_DATASET CONTENT_.

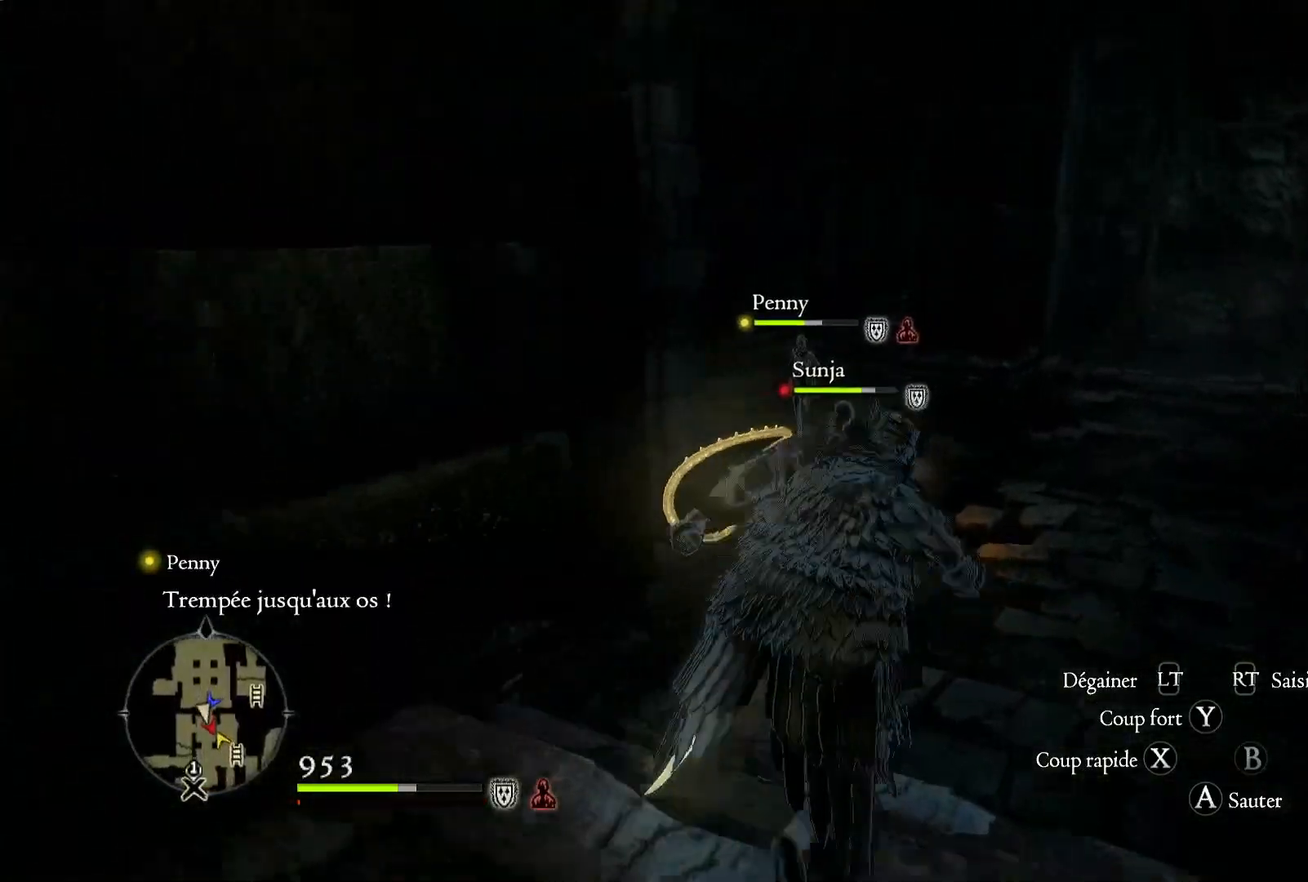
{"dt_ms": 500, "buttons": [], "left_stick": "up-right", "right_stick": "center", "button_events": []}
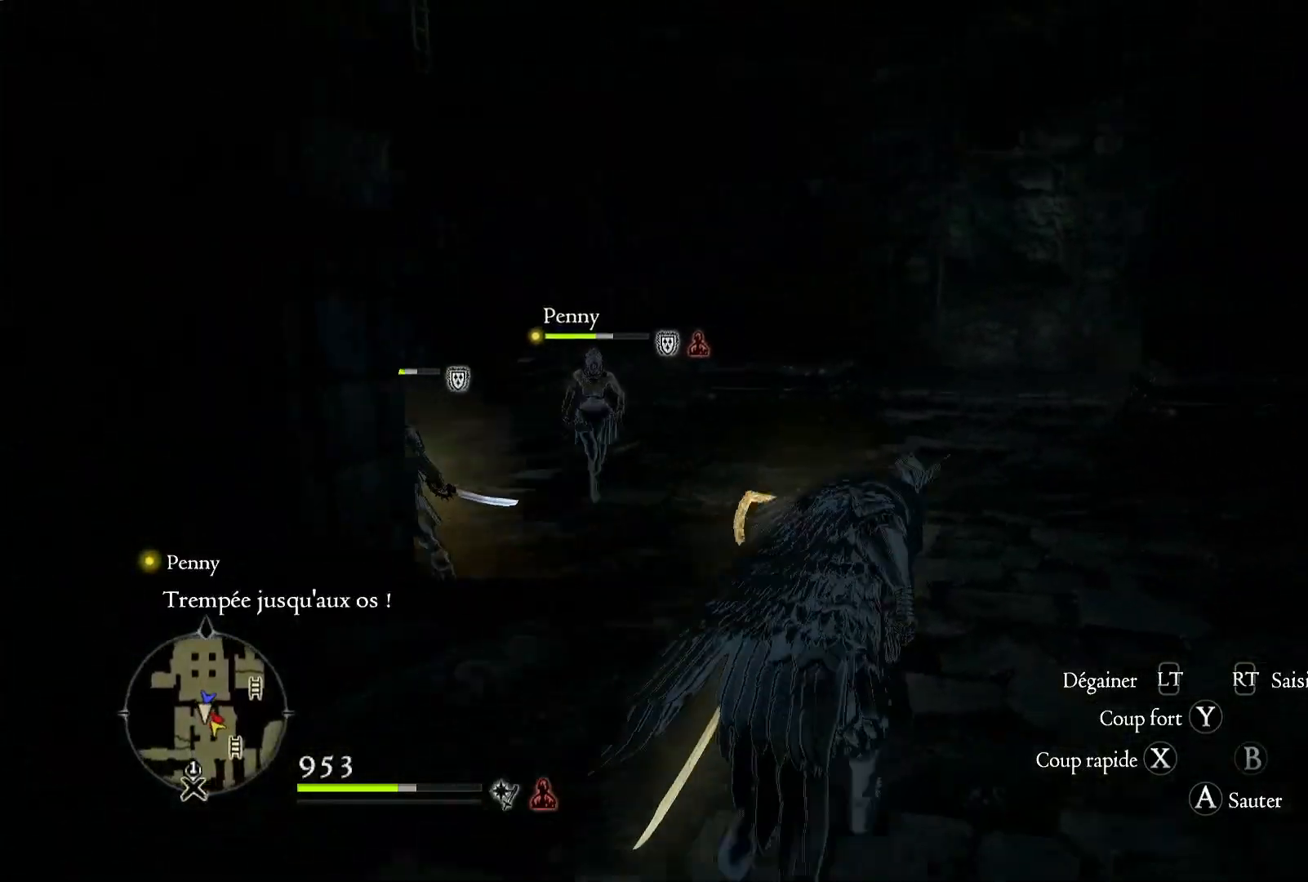
{"dt_ms": 500, "buttons": [], "left_stick": "up", "right_stick": "center", "button_events": []}
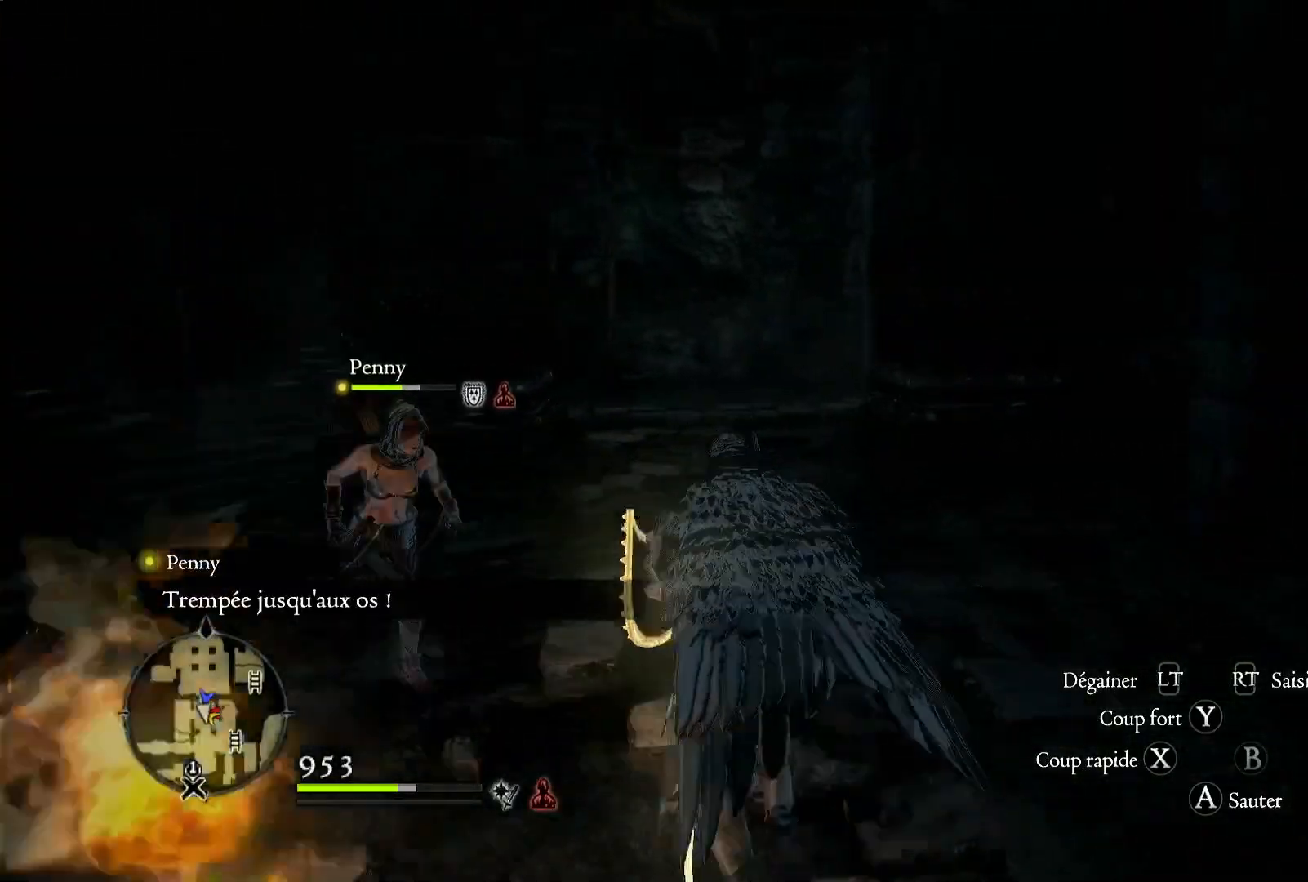
{"dt_ms": 500, "buttons": [], "left_stick": "up", "right_stick": "right", "button_events": []}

_ABOUT THIS EXERCISE_. What is needed is a word-for-word copy of the data, minus its pictures.

_THE ANSWER_.
{"dt_ms": 500, "buttons": [], "left_stick": "up-right", "right_stick": "center", "button_events": []}
{"dt_ms": 500, "buttons": [], "left_stick": "up", "right_stick": "center", "button_events": []}
{"dt_ms": 500, "buttons": [], "left_stick": "up", "right_stick": "right", "button_events": []}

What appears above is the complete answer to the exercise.